**Work required:**
Here the job is to copy the data exactly and to exclude every image from it.

**Source texts of formatted documents:**
:::
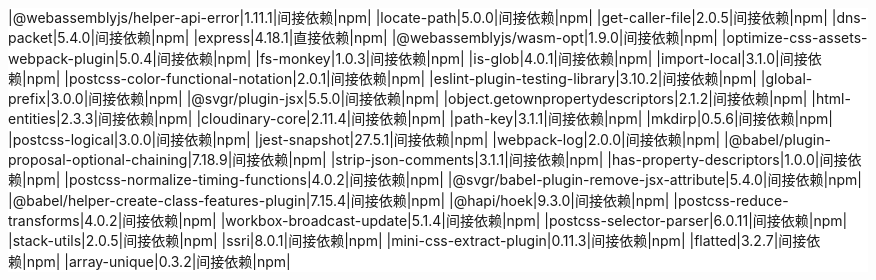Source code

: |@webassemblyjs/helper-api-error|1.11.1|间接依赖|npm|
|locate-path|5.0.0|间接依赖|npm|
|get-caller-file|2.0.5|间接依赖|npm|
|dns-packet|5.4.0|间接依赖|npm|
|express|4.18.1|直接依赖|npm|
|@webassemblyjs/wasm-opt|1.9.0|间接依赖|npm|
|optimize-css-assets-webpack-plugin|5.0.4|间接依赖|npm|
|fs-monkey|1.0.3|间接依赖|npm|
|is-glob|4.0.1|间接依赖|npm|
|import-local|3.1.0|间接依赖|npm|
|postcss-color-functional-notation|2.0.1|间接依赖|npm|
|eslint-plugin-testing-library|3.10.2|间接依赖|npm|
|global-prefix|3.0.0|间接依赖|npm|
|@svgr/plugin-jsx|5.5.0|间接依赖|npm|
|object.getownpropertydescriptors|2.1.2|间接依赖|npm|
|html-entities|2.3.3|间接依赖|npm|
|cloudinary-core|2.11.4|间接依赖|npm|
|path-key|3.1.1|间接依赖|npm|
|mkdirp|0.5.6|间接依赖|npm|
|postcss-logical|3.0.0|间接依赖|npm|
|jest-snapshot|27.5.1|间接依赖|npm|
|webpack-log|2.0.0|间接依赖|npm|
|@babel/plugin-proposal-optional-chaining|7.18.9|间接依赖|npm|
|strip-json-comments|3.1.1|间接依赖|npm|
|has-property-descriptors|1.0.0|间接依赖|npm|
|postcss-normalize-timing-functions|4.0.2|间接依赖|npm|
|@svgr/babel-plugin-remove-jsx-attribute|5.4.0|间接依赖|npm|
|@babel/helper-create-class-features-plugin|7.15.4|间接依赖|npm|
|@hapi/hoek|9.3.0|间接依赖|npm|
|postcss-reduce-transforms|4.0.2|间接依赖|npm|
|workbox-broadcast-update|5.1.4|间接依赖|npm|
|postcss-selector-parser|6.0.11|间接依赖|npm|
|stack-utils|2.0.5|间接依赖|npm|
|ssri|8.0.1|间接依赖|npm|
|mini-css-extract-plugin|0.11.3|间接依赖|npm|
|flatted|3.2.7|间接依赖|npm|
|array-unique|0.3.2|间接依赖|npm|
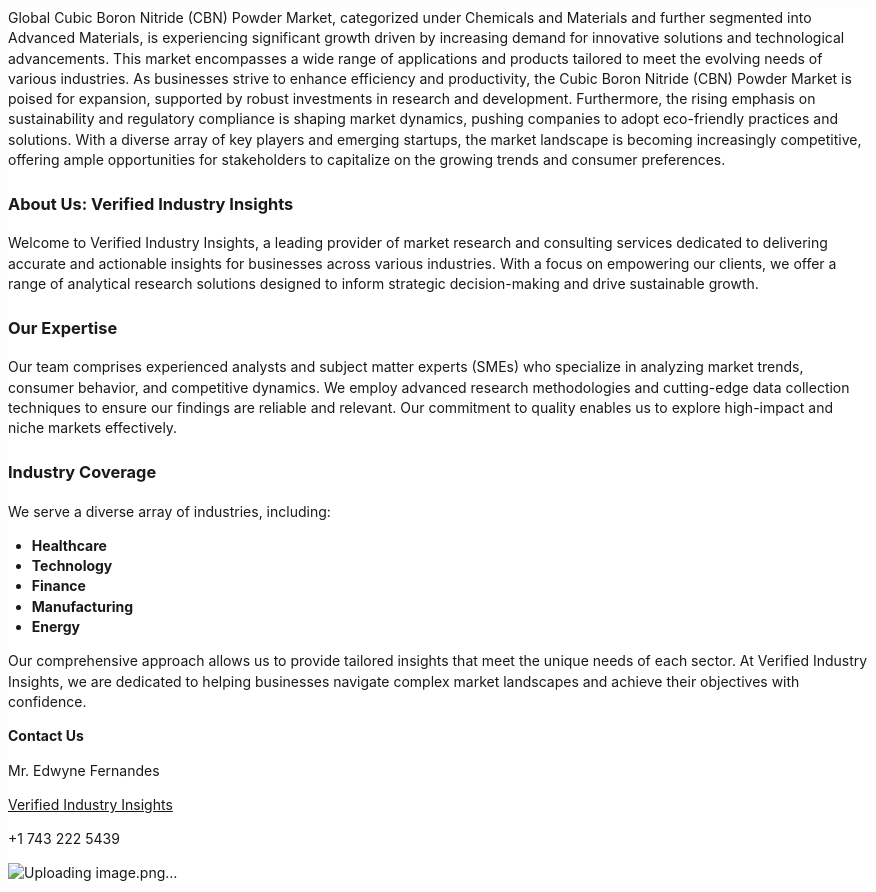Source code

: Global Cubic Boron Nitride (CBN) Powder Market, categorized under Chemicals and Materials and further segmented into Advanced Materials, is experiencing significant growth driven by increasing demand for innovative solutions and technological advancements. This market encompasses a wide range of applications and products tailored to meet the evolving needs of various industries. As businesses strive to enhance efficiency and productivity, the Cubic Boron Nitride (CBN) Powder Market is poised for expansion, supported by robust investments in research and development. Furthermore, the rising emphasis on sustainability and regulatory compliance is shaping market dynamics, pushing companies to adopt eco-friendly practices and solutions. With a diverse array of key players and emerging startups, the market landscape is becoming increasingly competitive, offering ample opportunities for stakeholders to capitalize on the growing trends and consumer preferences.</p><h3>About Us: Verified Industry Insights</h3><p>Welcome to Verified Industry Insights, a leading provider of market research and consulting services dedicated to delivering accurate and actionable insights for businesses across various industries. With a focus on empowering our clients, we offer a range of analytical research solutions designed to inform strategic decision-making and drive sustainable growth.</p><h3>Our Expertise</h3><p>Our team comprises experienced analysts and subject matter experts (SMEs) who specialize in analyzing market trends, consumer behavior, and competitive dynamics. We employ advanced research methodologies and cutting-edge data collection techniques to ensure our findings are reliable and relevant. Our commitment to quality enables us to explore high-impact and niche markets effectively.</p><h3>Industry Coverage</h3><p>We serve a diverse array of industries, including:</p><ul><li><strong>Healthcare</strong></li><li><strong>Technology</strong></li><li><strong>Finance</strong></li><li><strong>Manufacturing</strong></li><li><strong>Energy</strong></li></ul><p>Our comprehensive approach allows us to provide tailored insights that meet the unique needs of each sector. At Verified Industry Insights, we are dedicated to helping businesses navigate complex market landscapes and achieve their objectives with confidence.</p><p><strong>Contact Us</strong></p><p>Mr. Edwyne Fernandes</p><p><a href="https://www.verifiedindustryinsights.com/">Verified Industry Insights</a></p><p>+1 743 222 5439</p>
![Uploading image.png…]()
:::
**Solution to this problem:**
Source code

: |@webassemblyjs/helper-api-error|1.11.1|间接依赖|npm|
|locate-path|5.0.0|间接依赖|npm|
|get-caller-file|2.0.5|间接依赖|npm|
|dns-packet|5.4.0|间接依赖|npm|
|express|4.18.1|直接依赖|npm|
|@webassemblyjs/wasm-opt|1.9.0|间接依赖|npm|
|optimize-css-assets-webpack-plugin|5.0.4|间接依赖|npm|
|fs-monkey|1.0.3|间接依赖|npm|
|is-glob|4.0.1|间接依赖|npm|
|import-local|3.1.0|间接依赖|npm|
|postcss-color-functional-notation|2.0.1|间接依赖|npm|
|eslint-plugin-testing-library|3.10.2|间接依赖|npm|
|global-prefix|3.0.0|间接依赖|npm|
|@svgr/plugin-jsx|5.5.0|间接依赖|npm|
|object.getownpropertydescriptors|2.1.2|间接依赖|npm|
|html-entities|2.3.3|间接依赖|npm|
|cloudinary-core|2.11.4|间接依赖|npm|
|path-key|3.1.1|间接依赖|npm|
|mkdirp|0.5.6|间接依赖|npm|
|postcss-logical|3.0.0|间接依赖|npm|
|jest-snapshot|27.5.1|间接依赖|npm|
|webpack-log|2.0.0|间接依赖|npm|
|@babel/plugin-proposal-optional-chaining|7.18.9|间接依赖|npm|
|strip-json-comments|3.1.1|间接依赖|npm|
|has-property-descriptors|1.0.0|间接依赖|npm|
|postcss-normalize-timing-functions|4.0.2|间接依赖|npm|
|@svgr/babel-plugin-remove-jsx-attribute|5.4.0|间接依赖|npm|
|@babel/helper-create-class-features-plugin|7.15.4|间接依赖|npm|
|@hapi/hoek|9.3.0|间接依赖|npm|
|postcss-reduce-transforms|4.0.2|间接依赖|npm|
|workbox-broadcast-update|5.1.4|间接依赖|npm|
|postcss-selector-parser|6.0.11|间接依赖|npm|
|stack-utils|2.0.5|间接依赖|npm|
|ssri|8.0.1|间接依赖|npm|
|mini-css-extract-plugin|0.11.3|间接依赖|npm|
|flatted|3.2.7|间接依赖|npm|
|array-unique|0.3.2|间接依赖|npm|
Source code

: Global Cubic Boron Nitride (CBN) Powder Market, categorized under Chemicals and Materials and further segmented into Advanced Materials, is experiencing significant growth driven by increasing demand for innovative solutions and technological advancements. This market encompasses a wide range of applications and products tailored to meet the evolving needs of various industries. As businesses strive to enhance efficiency and productivity, the Cubic Boron Nitride (CBN) Powder Market is poised for expansion, supported by robust investments in research and development. Furthermore, the rising emphasis on sustainability and regulatory compliance is shaping market dynamics, pushing companies to adopt eco-friendly practices and solutions. With a diverse array of key players and emerging startups, the market landscape is becoming increasingly competitive, offering ample opportunities for stakeholders to capitalize on the growing trends and consumer preferences.</p><h3>About Us: Verified Industry Insights</h3><p>Welcome to Verified Industry Insights, a leading provider of market research and consulting services dedicated to delivering accurate and actionable insights for businesses across various industries. With a focus on empowering our clients, we offer a range of analytical research solutions designed to inform strategic decision-making and drive sustainable growth.</p><h3>Our Expertise</h3><p>Our team comprises experienced analysts and subject matter experts (SMEs) who specialize in analyzing market trends, consumer behavior, and competitive dynamics. We employ advanced research methodologies and cutting-edge data collection techniques to ensure our findings are reliable and relevant. Our commitment to quality enables us to explore high-impact and niche markets effectively.</p><h3>Industry Coverage</h3><p>We serve a diverse array of industries, including:</p><ul><li><strong>Healthcare</strong></li><li><strong>Technology</strong></li><li><strong>Finance</strong></li><li><strong>Manufacturing</strong></li><li><strong>Energy</strong></li></ul><p>Our comprehensive approach allows us to provide tailored insights that meet the unique needs of each sector. At Verified Industry Insights, we are dedicated to helping businesses navigate complex market landscapes and achieve their objectives with confidence.</p><p><strong>Contact Us</strong></p><p>Mr. Edwyne Fernandes</p><p><a href="https://www.verifiedindustryinsights.com/">Verified Industry Insights</a></p><p>+1 743 222 5439</p>
![Uploading image.png…]()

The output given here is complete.